- [Exercise goal]:
Please work out how many lines in the data below contain "baseFrequency", and reply with that number alone.

[Data records]
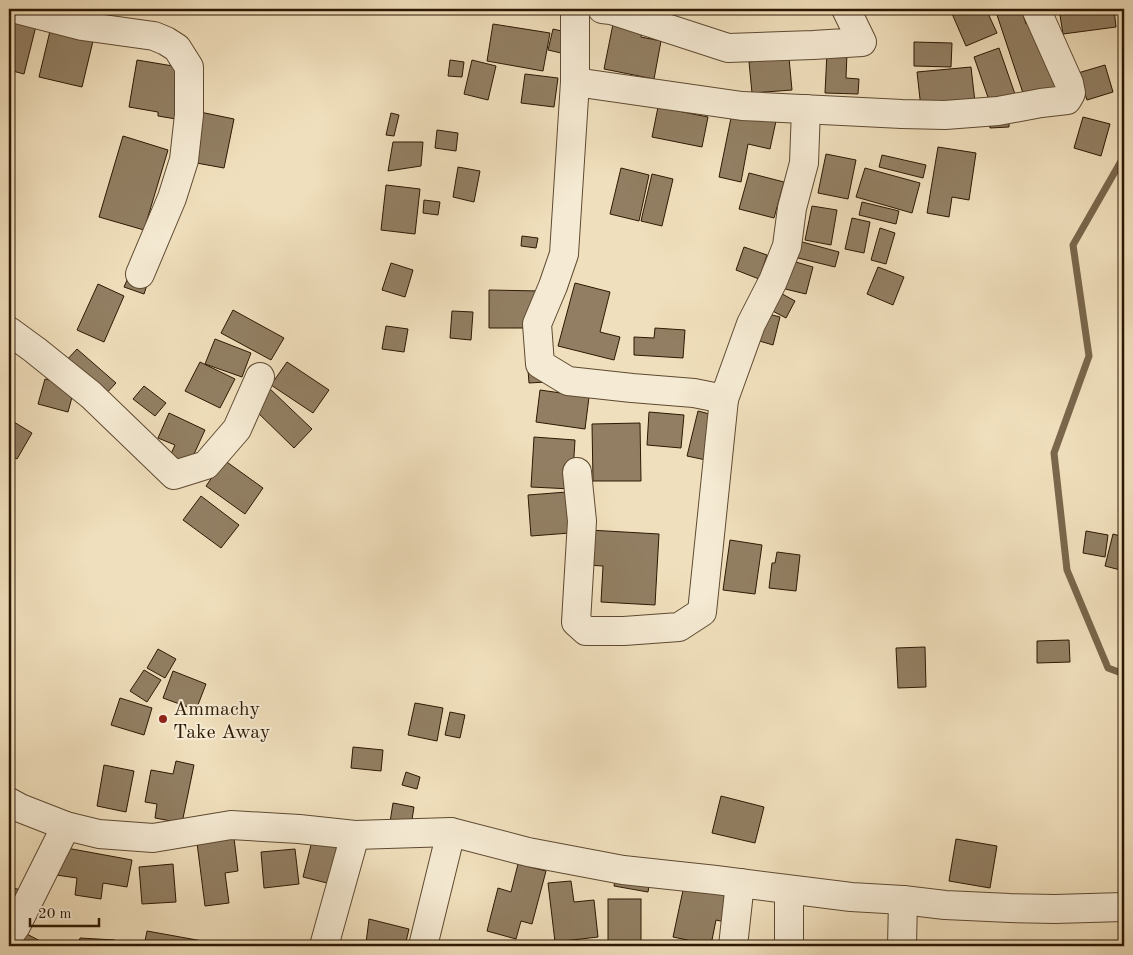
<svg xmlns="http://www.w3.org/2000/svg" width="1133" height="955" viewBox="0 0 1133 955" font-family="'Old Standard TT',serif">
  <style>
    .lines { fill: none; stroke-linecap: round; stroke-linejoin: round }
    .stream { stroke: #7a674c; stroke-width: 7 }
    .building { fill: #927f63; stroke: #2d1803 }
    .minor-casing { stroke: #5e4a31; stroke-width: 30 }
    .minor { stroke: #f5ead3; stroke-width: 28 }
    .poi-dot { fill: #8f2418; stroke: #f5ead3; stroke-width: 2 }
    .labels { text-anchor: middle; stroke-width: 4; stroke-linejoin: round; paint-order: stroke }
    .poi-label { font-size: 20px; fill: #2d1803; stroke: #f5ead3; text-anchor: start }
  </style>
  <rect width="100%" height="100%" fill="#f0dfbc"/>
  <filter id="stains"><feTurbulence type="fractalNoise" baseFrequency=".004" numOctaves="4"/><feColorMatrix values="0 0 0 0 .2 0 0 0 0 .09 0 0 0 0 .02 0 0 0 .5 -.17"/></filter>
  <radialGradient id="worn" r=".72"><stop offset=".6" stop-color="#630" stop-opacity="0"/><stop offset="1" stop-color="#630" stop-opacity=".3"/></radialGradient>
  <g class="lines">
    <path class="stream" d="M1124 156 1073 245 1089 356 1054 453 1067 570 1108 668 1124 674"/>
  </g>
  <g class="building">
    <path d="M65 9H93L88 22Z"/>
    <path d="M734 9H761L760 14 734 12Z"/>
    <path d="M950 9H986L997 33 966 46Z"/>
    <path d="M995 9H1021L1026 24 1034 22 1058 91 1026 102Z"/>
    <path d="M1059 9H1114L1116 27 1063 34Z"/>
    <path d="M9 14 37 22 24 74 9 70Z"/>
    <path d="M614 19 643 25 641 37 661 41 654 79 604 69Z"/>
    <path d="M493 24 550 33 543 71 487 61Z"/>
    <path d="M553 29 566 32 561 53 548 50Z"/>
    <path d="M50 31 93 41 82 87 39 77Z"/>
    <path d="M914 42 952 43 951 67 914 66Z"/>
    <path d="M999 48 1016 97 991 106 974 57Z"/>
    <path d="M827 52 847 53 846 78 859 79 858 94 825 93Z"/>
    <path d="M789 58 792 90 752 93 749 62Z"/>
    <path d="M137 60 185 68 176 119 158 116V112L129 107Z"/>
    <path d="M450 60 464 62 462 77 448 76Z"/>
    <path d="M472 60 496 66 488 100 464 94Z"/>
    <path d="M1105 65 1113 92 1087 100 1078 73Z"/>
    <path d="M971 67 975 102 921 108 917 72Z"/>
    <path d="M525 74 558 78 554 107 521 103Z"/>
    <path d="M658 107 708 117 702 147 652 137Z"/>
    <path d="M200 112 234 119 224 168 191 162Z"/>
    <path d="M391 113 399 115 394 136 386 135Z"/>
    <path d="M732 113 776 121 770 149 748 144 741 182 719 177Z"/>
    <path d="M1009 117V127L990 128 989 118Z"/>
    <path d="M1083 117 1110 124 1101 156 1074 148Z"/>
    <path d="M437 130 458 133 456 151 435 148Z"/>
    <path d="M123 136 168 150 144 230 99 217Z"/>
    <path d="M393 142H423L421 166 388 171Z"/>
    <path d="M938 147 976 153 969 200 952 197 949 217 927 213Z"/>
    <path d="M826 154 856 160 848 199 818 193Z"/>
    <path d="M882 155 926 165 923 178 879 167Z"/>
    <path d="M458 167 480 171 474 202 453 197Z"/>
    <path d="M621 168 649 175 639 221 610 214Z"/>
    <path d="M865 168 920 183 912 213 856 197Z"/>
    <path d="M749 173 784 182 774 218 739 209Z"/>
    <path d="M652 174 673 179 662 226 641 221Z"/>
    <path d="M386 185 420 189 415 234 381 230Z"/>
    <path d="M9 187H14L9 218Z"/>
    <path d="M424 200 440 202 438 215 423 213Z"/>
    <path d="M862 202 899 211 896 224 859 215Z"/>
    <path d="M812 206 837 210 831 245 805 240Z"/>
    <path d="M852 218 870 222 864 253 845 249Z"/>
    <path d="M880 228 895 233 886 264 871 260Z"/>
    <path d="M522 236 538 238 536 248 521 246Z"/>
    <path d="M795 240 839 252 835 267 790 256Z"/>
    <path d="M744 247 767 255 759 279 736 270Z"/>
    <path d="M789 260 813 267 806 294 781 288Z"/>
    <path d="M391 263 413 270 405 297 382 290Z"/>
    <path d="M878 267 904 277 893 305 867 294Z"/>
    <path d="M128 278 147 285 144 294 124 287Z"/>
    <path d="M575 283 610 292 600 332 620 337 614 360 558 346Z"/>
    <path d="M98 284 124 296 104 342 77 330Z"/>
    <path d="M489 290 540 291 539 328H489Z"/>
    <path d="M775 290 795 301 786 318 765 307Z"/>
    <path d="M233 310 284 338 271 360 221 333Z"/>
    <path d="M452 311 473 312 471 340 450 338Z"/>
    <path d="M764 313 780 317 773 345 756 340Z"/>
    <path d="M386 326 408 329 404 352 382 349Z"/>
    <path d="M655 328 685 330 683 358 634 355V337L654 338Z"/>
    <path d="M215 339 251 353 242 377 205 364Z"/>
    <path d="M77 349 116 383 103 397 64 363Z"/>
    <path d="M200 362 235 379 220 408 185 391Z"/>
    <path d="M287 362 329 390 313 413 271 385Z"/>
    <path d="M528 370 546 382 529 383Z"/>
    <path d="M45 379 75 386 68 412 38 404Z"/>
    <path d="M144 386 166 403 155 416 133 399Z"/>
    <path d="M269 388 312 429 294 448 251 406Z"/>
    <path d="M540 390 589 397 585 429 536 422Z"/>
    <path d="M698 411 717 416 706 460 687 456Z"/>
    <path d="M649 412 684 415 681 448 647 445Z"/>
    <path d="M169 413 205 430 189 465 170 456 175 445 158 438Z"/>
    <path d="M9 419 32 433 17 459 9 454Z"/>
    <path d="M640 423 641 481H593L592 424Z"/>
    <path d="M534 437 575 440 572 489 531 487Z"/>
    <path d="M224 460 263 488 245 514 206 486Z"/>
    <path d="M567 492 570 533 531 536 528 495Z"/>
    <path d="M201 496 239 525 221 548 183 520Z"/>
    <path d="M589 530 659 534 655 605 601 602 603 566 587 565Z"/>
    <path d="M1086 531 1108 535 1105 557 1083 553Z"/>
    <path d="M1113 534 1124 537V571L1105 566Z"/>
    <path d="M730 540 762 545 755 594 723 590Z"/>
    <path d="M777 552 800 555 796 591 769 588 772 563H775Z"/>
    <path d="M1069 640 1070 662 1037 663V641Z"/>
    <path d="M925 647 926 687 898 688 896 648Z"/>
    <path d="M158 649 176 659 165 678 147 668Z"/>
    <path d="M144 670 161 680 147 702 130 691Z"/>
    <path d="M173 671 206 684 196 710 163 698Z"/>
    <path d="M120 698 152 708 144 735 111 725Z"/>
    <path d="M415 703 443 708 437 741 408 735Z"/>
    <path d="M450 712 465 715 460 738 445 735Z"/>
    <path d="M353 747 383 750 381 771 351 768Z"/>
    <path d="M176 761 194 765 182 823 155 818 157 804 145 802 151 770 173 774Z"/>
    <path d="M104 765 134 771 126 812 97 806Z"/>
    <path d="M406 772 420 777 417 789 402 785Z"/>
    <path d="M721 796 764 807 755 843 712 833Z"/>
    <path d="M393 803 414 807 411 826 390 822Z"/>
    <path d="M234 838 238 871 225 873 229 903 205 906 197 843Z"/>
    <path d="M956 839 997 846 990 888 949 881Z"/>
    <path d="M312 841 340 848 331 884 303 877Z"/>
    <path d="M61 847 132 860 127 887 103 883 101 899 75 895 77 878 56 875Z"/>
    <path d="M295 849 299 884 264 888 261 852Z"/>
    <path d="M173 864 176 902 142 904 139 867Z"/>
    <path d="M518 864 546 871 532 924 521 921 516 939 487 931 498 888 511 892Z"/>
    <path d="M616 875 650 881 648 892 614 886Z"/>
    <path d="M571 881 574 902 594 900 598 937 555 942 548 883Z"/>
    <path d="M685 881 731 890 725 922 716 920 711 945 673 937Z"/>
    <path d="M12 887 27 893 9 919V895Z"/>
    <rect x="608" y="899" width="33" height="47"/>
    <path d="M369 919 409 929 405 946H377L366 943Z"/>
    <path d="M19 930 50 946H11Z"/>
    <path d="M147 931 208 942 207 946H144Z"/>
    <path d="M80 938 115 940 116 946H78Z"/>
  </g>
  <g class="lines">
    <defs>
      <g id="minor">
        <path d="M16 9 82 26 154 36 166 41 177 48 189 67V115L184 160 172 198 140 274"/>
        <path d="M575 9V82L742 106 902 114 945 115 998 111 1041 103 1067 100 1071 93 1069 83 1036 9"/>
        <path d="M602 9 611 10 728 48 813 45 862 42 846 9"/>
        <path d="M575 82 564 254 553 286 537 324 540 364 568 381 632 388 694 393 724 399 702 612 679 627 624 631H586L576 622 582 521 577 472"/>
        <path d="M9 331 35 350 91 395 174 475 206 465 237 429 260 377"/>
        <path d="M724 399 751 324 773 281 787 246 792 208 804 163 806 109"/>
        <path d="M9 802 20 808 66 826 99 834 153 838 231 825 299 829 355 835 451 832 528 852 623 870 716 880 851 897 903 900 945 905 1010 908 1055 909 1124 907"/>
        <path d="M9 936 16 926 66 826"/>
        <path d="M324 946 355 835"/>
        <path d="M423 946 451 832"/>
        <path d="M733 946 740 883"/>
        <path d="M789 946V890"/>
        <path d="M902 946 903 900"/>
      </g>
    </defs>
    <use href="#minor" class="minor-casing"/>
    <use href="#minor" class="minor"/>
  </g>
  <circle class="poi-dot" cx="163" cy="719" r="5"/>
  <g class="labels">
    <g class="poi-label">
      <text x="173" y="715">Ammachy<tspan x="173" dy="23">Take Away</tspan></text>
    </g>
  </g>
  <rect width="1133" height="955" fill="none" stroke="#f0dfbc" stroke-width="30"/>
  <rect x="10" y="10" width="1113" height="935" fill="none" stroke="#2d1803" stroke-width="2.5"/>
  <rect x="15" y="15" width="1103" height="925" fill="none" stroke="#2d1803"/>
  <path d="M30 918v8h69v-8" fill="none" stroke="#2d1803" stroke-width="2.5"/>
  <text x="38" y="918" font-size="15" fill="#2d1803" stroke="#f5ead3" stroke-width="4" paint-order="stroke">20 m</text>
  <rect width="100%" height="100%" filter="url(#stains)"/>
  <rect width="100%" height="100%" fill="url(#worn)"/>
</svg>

---

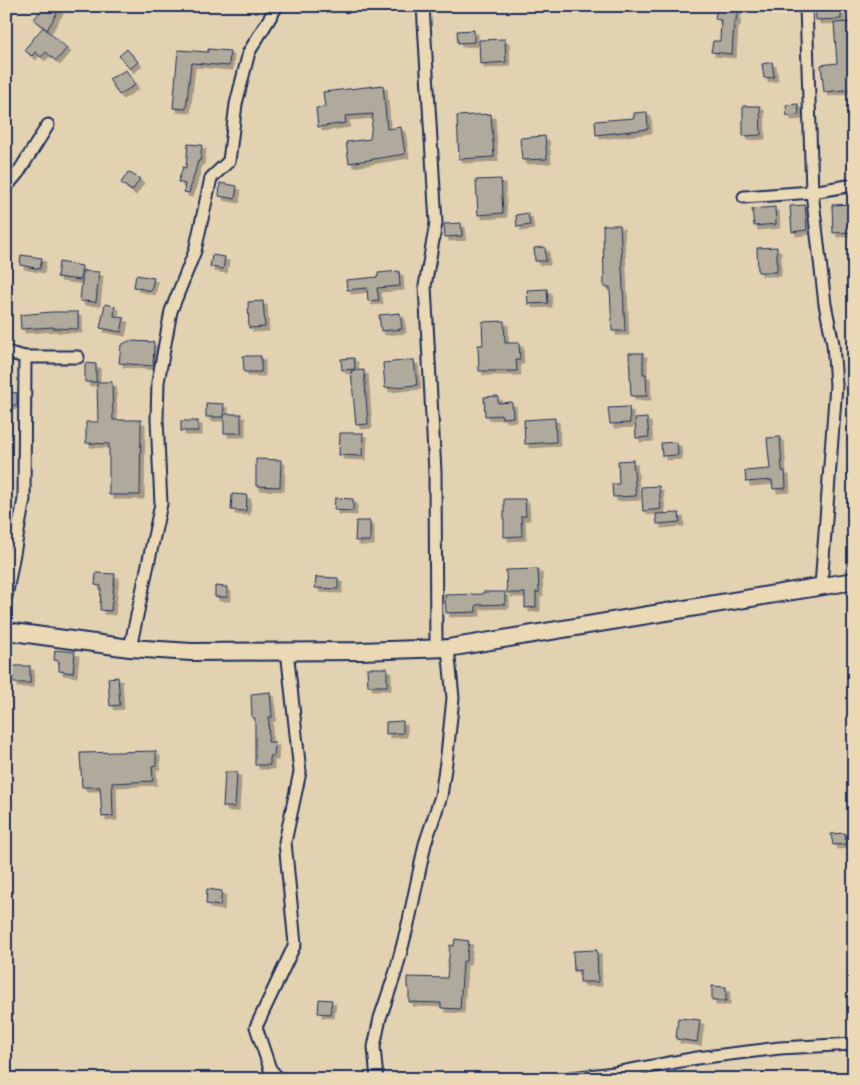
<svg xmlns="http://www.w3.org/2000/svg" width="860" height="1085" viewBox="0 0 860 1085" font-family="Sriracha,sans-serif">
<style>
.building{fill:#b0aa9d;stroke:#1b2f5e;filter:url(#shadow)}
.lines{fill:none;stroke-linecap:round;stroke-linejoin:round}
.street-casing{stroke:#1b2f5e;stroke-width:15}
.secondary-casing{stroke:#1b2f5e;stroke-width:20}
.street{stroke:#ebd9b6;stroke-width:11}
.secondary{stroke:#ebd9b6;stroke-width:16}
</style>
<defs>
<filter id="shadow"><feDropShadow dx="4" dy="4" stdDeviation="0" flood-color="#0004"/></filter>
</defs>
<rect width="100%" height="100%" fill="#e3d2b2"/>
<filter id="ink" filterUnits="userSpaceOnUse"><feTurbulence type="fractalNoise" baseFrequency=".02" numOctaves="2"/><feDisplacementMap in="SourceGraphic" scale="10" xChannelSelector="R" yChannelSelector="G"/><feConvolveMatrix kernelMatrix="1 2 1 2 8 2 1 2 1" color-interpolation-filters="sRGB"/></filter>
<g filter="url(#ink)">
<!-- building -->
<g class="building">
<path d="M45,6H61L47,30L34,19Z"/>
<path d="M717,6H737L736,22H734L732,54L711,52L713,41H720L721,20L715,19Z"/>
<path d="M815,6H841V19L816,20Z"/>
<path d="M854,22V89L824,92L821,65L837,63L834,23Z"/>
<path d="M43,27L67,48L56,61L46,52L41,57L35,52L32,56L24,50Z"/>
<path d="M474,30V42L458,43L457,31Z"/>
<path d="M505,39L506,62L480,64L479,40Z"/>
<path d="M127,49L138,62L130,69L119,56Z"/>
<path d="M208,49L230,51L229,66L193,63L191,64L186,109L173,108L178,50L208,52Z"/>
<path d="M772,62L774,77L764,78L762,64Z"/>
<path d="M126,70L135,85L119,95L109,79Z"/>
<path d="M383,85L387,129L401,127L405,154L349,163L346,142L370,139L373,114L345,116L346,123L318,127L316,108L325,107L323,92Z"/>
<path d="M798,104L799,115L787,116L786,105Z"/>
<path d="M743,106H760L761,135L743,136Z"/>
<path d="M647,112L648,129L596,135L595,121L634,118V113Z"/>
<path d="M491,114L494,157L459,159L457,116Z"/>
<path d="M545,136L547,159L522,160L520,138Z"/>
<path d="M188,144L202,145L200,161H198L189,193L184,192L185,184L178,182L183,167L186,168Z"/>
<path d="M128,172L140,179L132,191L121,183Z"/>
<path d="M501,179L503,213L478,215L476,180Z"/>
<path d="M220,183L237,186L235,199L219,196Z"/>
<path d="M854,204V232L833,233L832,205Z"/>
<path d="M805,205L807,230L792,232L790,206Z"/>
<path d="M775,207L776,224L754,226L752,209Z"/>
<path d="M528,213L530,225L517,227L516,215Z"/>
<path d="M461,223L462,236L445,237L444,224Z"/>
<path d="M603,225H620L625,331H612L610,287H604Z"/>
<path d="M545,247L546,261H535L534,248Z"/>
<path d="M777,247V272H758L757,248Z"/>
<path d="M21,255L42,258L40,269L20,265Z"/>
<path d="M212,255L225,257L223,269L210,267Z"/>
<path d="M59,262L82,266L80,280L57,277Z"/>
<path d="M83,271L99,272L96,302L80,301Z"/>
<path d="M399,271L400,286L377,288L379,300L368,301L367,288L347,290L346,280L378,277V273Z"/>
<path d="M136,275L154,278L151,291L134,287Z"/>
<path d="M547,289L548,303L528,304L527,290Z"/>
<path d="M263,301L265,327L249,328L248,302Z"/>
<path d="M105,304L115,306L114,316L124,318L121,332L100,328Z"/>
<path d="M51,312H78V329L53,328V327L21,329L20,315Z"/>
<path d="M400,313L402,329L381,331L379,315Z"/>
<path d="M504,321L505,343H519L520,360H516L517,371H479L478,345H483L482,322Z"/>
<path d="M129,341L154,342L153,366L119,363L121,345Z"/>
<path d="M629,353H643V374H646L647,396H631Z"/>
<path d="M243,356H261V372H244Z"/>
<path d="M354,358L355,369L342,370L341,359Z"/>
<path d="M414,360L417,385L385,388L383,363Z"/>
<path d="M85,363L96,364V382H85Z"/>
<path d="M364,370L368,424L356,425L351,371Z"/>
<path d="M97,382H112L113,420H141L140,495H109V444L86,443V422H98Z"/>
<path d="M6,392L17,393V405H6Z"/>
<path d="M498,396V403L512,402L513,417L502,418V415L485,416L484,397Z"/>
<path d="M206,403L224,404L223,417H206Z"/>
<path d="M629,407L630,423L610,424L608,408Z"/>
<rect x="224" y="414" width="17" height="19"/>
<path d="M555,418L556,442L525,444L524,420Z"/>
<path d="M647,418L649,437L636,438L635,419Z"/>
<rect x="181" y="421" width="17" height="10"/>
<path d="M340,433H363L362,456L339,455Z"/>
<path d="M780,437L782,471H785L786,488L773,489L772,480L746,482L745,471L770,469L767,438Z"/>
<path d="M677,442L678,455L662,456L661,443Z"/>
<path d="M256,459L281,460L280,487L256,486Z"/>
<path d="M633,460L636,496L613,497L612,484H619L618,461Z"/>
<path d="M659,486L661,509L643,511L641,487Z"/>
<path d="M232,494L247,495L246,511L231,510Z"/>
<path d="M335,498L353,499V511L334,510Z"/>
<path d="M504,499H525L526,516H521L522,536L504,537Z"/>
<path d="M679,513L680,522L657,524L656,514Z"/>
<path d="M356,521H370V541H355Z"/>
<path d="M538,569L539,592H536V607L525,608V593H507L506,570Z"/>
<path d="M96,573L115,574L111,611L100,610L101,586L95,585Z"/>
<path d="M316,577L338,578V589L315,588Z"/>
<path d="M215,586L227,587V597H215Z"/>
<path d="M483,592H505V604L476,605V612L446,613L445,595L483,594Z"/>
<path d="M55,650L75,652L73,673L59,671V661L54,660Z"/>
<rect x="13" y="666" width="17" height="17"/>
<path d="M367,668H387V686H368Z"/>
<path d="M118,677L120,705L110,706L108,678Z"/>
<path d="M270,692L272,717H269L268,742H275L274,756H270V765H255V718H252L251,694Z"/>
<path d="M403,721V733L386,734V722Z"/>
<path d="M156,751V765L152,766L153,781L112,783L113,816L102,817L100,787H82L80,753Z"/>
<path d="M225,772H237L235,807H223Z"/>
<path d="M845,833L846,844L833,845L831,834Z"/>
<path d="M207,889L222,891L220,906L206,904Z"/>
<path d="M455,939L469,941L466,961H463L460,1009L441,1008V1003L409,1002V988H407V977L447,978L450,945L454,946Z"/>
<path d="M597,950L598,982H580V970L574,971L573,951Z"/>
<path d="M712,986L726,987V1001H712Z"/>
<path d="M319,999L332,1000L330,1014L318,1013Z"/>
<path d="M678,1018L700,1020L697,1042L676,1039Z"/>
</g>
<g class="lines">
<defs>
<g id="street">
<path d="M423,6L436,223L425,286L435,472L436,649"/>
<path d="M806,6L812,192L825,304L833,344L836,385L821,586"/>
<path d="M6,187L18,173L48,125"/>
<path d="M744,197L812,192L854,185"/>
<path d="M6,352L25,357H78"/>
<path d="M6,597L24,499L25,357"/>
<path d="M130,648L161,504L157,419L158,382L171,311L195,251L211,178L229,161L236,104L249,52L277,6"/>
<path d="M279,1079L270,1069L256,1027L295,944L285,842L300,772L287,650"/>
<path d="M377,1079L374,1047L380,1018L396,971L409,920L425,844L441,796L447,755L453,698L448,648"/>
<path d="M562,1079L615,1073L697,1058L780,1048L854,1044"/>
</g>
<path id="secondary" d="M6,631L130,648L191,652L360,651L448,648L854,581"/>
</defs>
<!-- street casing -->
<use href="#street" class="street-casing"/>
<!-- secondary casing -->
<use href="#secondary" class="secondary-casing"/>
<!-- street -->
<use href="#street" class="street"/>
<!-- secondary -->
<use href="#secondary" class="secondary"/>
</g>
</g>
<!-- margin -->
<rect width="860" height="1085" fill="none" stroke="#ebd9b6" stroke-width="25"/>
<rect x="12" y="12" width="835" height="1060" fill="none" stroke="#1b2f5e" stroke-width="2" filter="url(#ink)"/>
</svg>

- [Completed exercise]:
2